***** Reading passage

PhD Progress: Automatic Environment Learning

I have recently been working on a mutation operator which creates new rules using the known predicates of the environment. For instance, adding cl(X) to a rule not already containing cl(X) but does mention this X. However, a problem this process introduces is the problem of creating rules which are differing duplicates (essentially are the same rule, but are worded differently, such as the on(X,Y) -> B and on(X,Y) & abv(X,Y) -> B case) and creating completely useless rules (on(X,Y) & onFl(X) -> B case). Furthermore, this process can intrtoduce negation, so that needs to be accounted for as well.

I have so far got around this by using existing background knowledge to check rules, and also introducing a new form of background knowledge (well it is still the same) which isn’t evaluated by the JESS compiler, but is still a valid and legal rule for the environment. However, as I wrote up these rules, I realised that I am essentially telling the agent the dynamics of the environment, which a smarter planning agent could use to achieve its needs. Which isn’t really a bad idea at all, perhaps something I’ll check out later. Anyway, I thought of a new agent measure to learn the environment,

Because the agent can spend so much time in the environment, it should be able to learn the dynamics of the environment by itself, and learn which conditions are always together, and which are apart. By allowing the agent to learn the environment, this means that every background knowledge rule doesn’t have to be declared by the environment designer, only the ones that are required for asserting predicates automatically need be.

The problem this task faces is firstly extra overhead, but as all of the data about the state has already been collected, the agent need only sort and check it against its current beliefs of the environment’s structure. The second problem is deciding when to stop checking the environment. Because the agent only checks the environment for the first few episodes (for covering purposes), it may find its belief’s of the environment to be short-sighted. Like many learning mechanisms of the agent, it may just have to be settled after a number of episodes or something and only forcefully checked when the agent covers new rules and maybe for the first few pre-goal states.

This learning mechanism may have the capability of learning major shifts in the environment, but for now it can just learn constant rules for the entire environment.

The mechanism operates by maintaining three lists for each (non-type) condition: sometimes true, never true, and always true (Both, False, True). Whenever the agent encounters a state, it evaluates the conditions and their relation against other conditions (with each condition in simplified variable form). So initially, after one state has been seen, all currently true conditions are in the True list and all other conditions in the environment are in the False list. For each state seen after this, conditions in either list can either stay where they are, or shift to Both list. Eventually, after a number of states, the observed behaviour will be stabilised for X steps (and have seen Y pre-goals), so the agent can actively scanning the state and focus on learning which rules work.

There is a natural bonus to this system as well. I’m still not 100% sure if it’s foolproof (I’m sure any logical programming book will be able to confirm it for me), but the system of implication allows conditions to be more quickly spread across other conditions. For example, highest(X) -> clear(X), and clear(X) -> !on(?,X). Therefore, highest(X) -> !on(?,X). This may just be learned automatically anyway, but it may be beneficial to be aware of this.

This mechanism can be built into the existing covering class (as a separate class) which could be merged with the known ranges member. Ranges could be a problem too…

**********

#### What to produce
In the post on automatic environment learning, write out the passage starting at "The problem this" and ending at "few pre-goal states.", switching "episodes" to "trials".

***** Given information

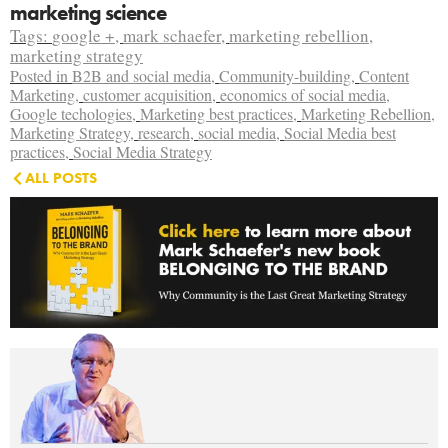
marketing science
Tags:
google +
,
mark schaefer
,
marketing rebellion
,
marketing strategy
Posted in
B2B and social media
,
Community-building
,
Content
Marketing
,
customer acquisition
,
economics of social media
,
Google techologies
,
Marketing best practices
,
Marketing Rebellion
,
Marketing Strategy
,
research
,
social media
,
Social Media best
practices
,
Social Media Strategy
ALL POSTS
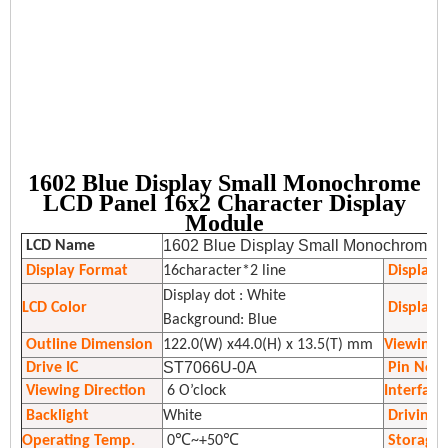
1602 Blue Display Small Monochrome
LCD Panel 16x2 Character Display
Module
1602 Blue Display Small Monochrome L
LCD Name
Display Format
16character*2 line
Display
Display dot : White
LCD Color
Display 
Background: Blue
Outline Dimension
122.0(W) x44.0(H) x 13.5(T) mm
Viewing 
ST7066U-0A
Drive IC
Pin No.
Viewing Direction
6 O’clock
Interface
Backlight
White
Driving 
Operating Temp.
0℃~+50℃
Storage 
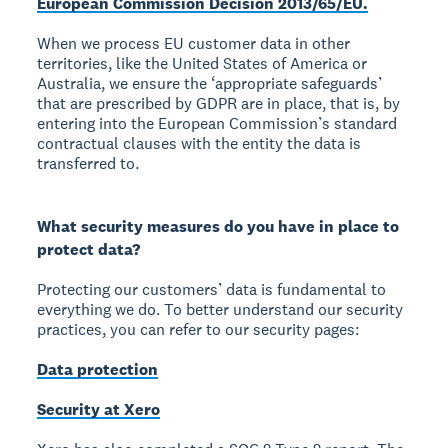
European Commission Decision 2013/65/EU.
When we process EU customer data in other
territories, like the United States of America or
Australia, we ensure the ‘appropriate safeguards’
that are prescribed by GDPR are in place, that is, by
entering into the European Commission’s standard
contractual clauses with the entity the data is
transferred to.
What security measures do you have in place to
protect data?
Protecting our customers’ data is fundamental to
everything we do. To better understand our security
practices, you can refer to our security pages:
Data protection
Security at Xero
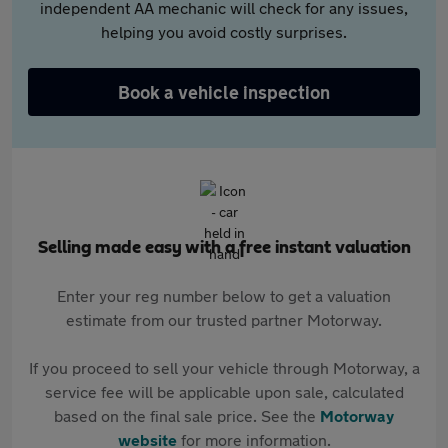
independent AA mechanic will check for any issues,
helping you avoid costly surprises.
Book a vehicle inspection
Selling made easy with a free instant valuation
Enter your reg number below to get a valuation
estimate from our trusted partner Motorway.
If you proceed to sell your vehicle through Motorway, a
service fee will be applicable upon sale, calculated
based on the final sale price. See the
Motorway
website
for more information.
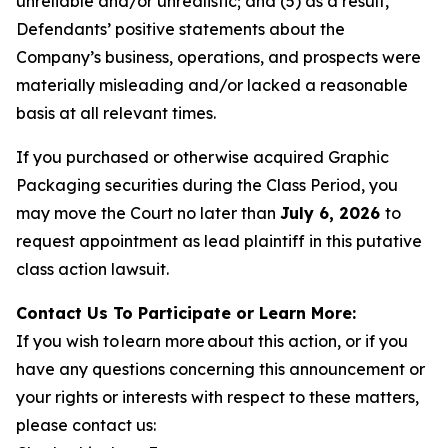
unreliable and/or unrealistic; and (5) as a result,
Defendants’ positive statements about the
Company’s business, operations, and prospects were
materially misleading and/or lacked a reasonable
basis at all relevant times.
If you purchased or otherwise acquired Graphic
Packaging securities during the Class Period, you
may move the Court no later than
July 6, 2026
to
request appointment as lead plaintiff in this putative
class action lawsuit.
Contact Us To Participate or Learn More:
If you wish to learn more about this action, or if you
have any questions concerning this announcement or
your rights or interests with respect to these matters,
please contact us:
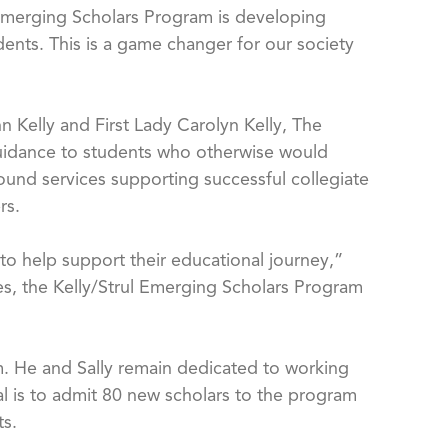
ul Emerging Scholars Program is developing
ents. This is a game changer for our society
 Kelly and First Lady Carolyn Kelly, The
guidance to students who otherwise would
ound services supporting successful collegiate
rs.
s to help support their educational journey,”
ces, the Kelly/Strul Emerging Scholars Program
am. He and Sally remain dedicated to working
al is to admit 80 new scholars to the program
ts.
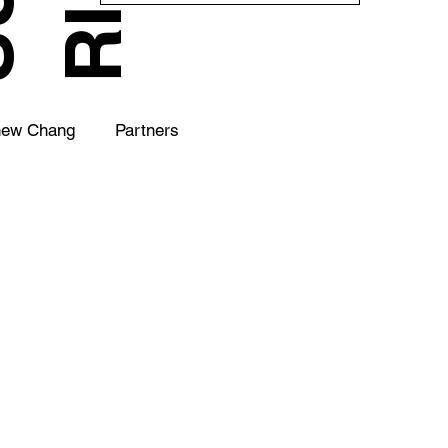
hew Chang
Partners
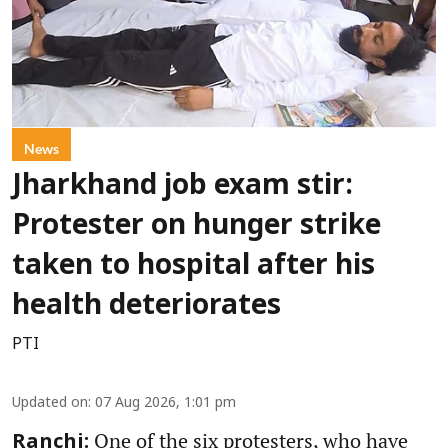
News
Jharkhand job exam stir:
Protester on hunger strike
taken to hospital after his
health deteriorates
PTI
Updated on
:
07 Aug 2026, 1:01 pm
One of the six protesters, who have
Ranchi:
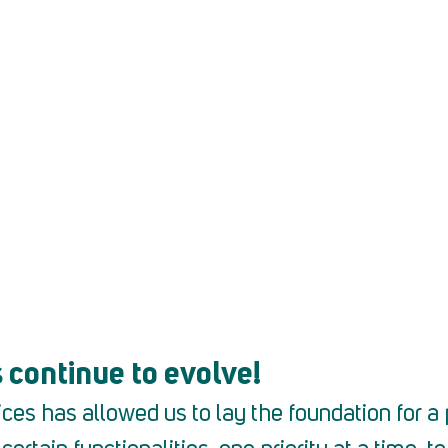
k here
 continue to evolve!
ces has allowed us to lay the foundation for a 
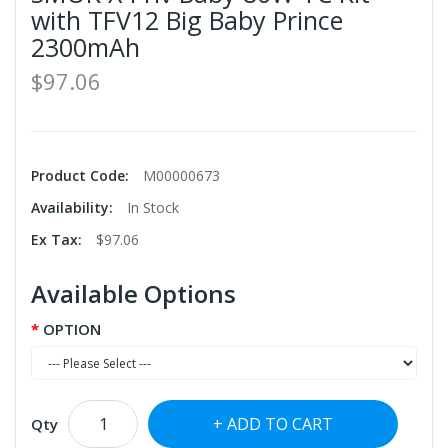
with TFV12 Big Baby Prince
2300mAh
$97.06
Product Code:
M00000673
Availability:
In Stock
Ex Tax:
$97.06
Available Options
OPTION
ADD TO CART
Qty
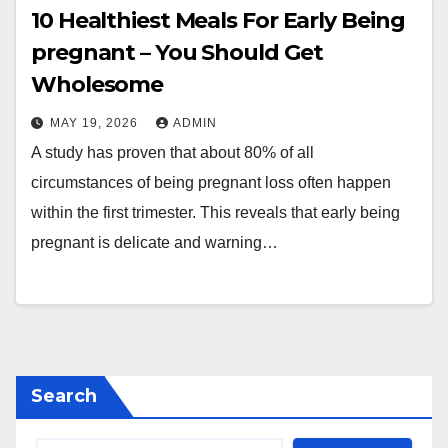
10 Healthiest Meals For Early Being
pregnant – You Should Get
Wholesome
MAY 19, 2026
ADMIN
A study has proven that about 80% of all
circumstances of being pregnant loss often happen
within the first trimester. This reveals that early being
pregnant is delicate and warning…
Search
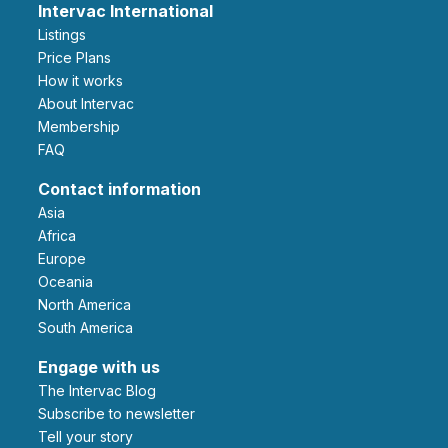
Intervac International
Listings
Price Plans
How it works
About Intervac
Membership
FAQ
Contact information
Asia
Africa
Europe
Oceania
North America
South America
Engage with us
The Intervac Blog
Subscribe to newsletter
Tell your story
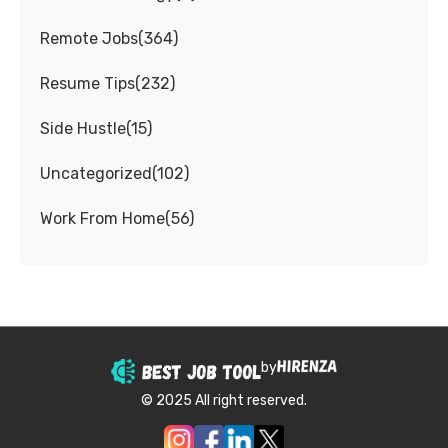
Remote Jobs
(
364
)
Resume Tips
(
232
)
Side Hustle
(
15
)
Uncategorized
(
102
)
Work From Home
(
56
)
by
© 2025 All right reserved.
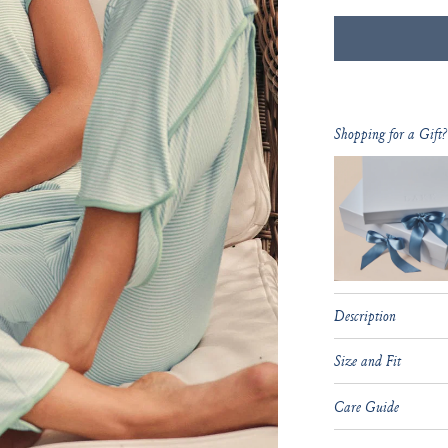
Shopping for a Gift?
Description
Size and Fit
Care Guide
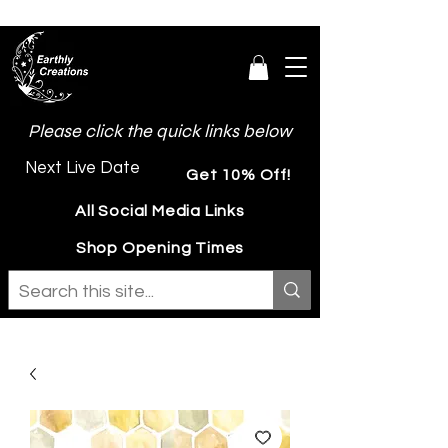
Please click the quick links below
Next Live Date
Get 10% Off!
All Social Media Links
Shop Opening Times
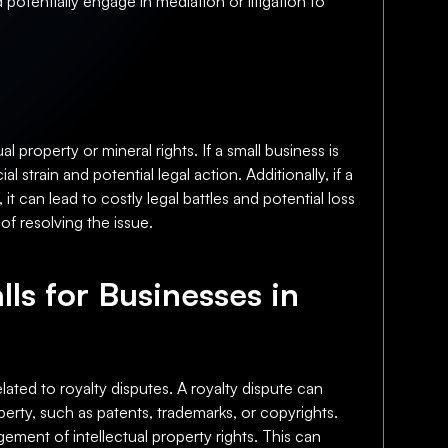
potentially engage in mediation or litigation to
l property or mineral rights. If a small business is
strain and potential legal action. Additionally, if a
 it can lead to costly legal battles and potential loss
f resolving the issue.
lls for Businesses in
elated to royalty disputes. A royalty dispute can
perty, such as patents, trademarks, or copyrights.
ngement of intellectual property rights. This can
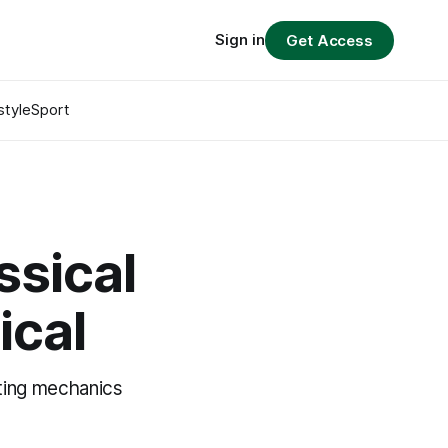
Sign in
Get Access
style
Sport
ssical
ical
ting mechanics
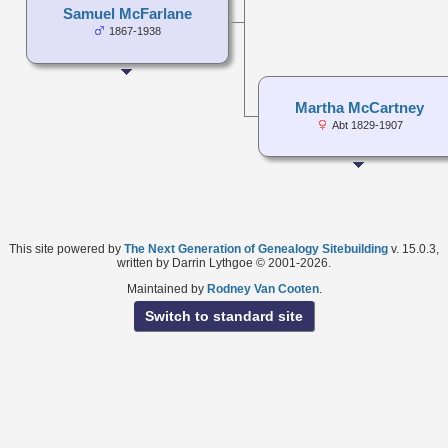
Samuel McFarlane
1867-1938
Martha McCartney
Abt 1829-1907
This site powered by
The Next Generation of Genealogy Sitebuilding
v. 15.0.3,
written by Darrin Lythgoe © 2001-2026.
Maintained by
Rodney Van Cooten
.
Switch to standard site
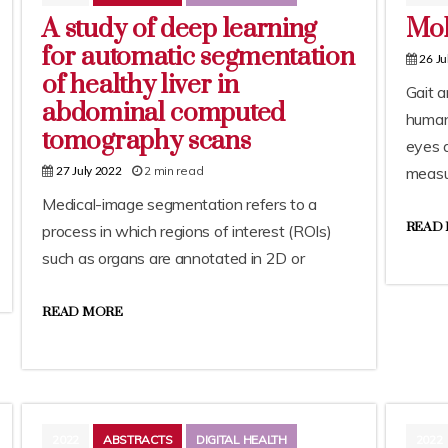
A study of deep learning
Mob
for automatic segmentation
26 Ju
of healthy liver in
Gait a
abdominal computed
human
tomography scans
eyes a
2 min read
measu
27 July 2022
Medical-image segmentation refers to a
READ
process in which regions of interest (ROIs)
such as organs are annotated in 2D or
READ MORE
2022
ABSTRACTS
DIGITAL HEALTH
2022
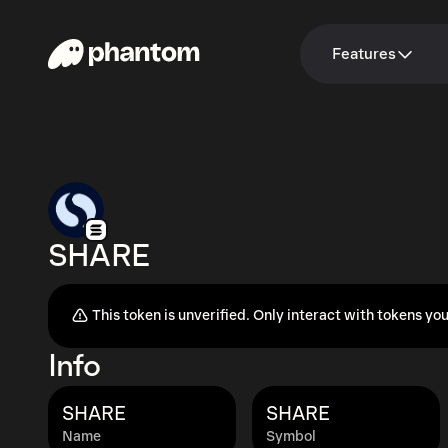
Features
SHARE
This token is unverified. Only interact with tokens you
Info
SHARE
SHARE
Name
Symbol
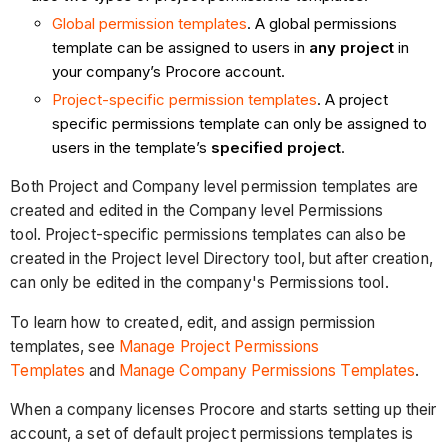
Global permission templates
. A global permissions
template can be assigned to users in
any project
in
your company’s Procore account.
Project-specific permission templates
. A project
specific permissions template can only be assigned to
users in the template’s
specified project
.​
Both Project and Company level permission templates are
created and edited in the Company level Permissions
tool. Project-specific permissions templates can also be
created in the Project level Directory tool, but after creation,
can only be edited in the company's Permissions tool.
To learn how to created, edit, and assign permission
templates, see
Manage Project Permissions
Templates
and
Manage Company Permissions Templates
.
When a company licenses Procore and starts setting up their
account, a set of default project permissions templates is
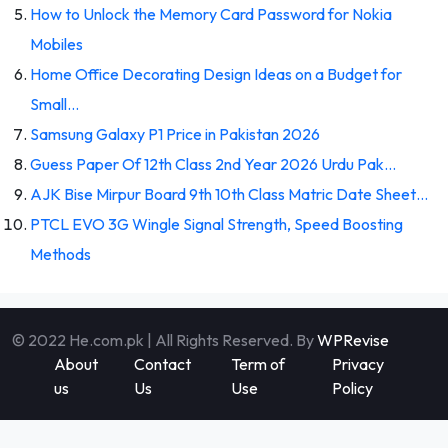
How to Unlock the Memory Card Password for Nokia
Mobiles
Home Office Decorating Design Ideas on a Budget for
Small…
Samsung Galaxy P1 Price in Pakistan 2026
Guess Paper Of 12th Class 2nd Year 2026 Urdu Pak…
AJK Bise Mirpur Board 9th 10th Class Matric Date Sheet…
PTCL EVO 3G Wingle Signal Strength, Speed Boosting
Methods
© 2022 He.com.pk | All Rights Reserved. By
WPRevise
About
Contact
Term of
Privacy
us
Us
Use
Policy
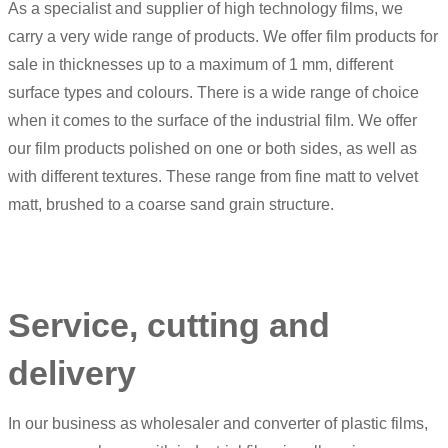
As a specialist and supplier of high technology films, we
carry a very wide range of products. We offer film products for
sale in thicknesses up to a maximum of 1 mm, different
surface types and colours. There is a wide range of choice
when it comes to the surface of the industrial film. We offer
our film products polished on one or both sides, as well as
with different textures. These range from fine matt to velvet
matt, brushed to a coarse sand grain structure.
Service, cutting and
delivery
In our business as wholesaler and converter of plastic films,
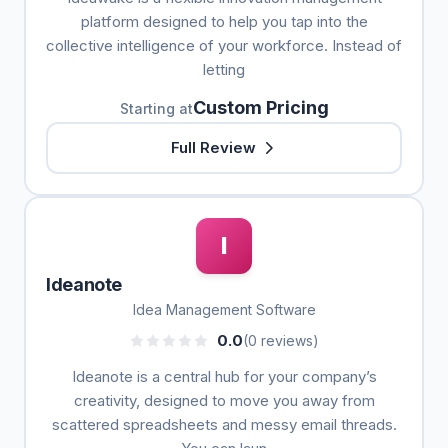
platform designed to help you tap into the
collective intelligence of your workforce. Instead of
letting
Custom Pricing
Starting at
Full Review
I
Ideanote
Idea Management Software
0.0
(0 reviews)
Ideanote is a central hub for your company’s
creativity, designed to move you away from
scattered spreadsheets and messy email threads.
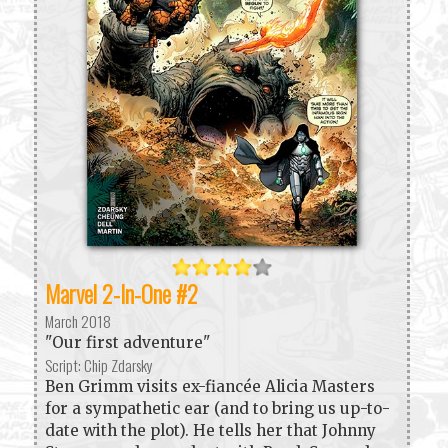
Marvel 2-In-One #2
March 2018
"Our first adventure"
Script: Chip Zdarsky
Ben Grimm visits ex-fiancée Alicia Masters
for a sympathetic ear (and to bring us up-to-
date with the plot). He tells her that Johnny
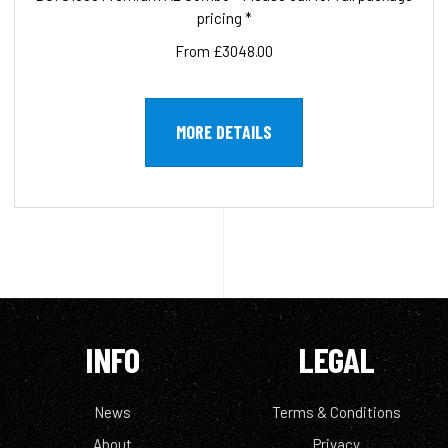
pricing *
From £3048.00
MORE DETAILS
INFO
LEGAL
News
Terms & Conditions
About
Privacy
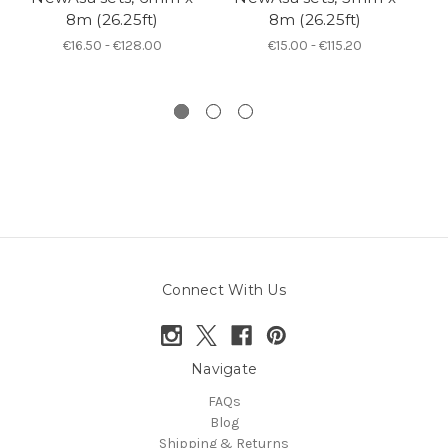
8m (26.25ft)
8m (26.25ft)
6
€16.50 - €128.00
€15.00 - €115.20
Connect With Us
Navigate
FAQs
Blog
Shipping & Returns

**********

#### Answer to this task
The problem this task faces is firstly extra overhead, but as all of the data about the state has already been collected, the agent need only sort and check it against its current beliefs of the environment’s structure. The second problem is deciding when to stop checking the environment. Because the agent only checks the environment for the first few trials (for covering purposes), it may find its belief’s of the environment to be short-sighted. Like many learning mechanisms of the agent, it may just have to be settled after a number of trials or something and only forcefully checked when the agent covers new rules and maybe for the first few pre-goal states.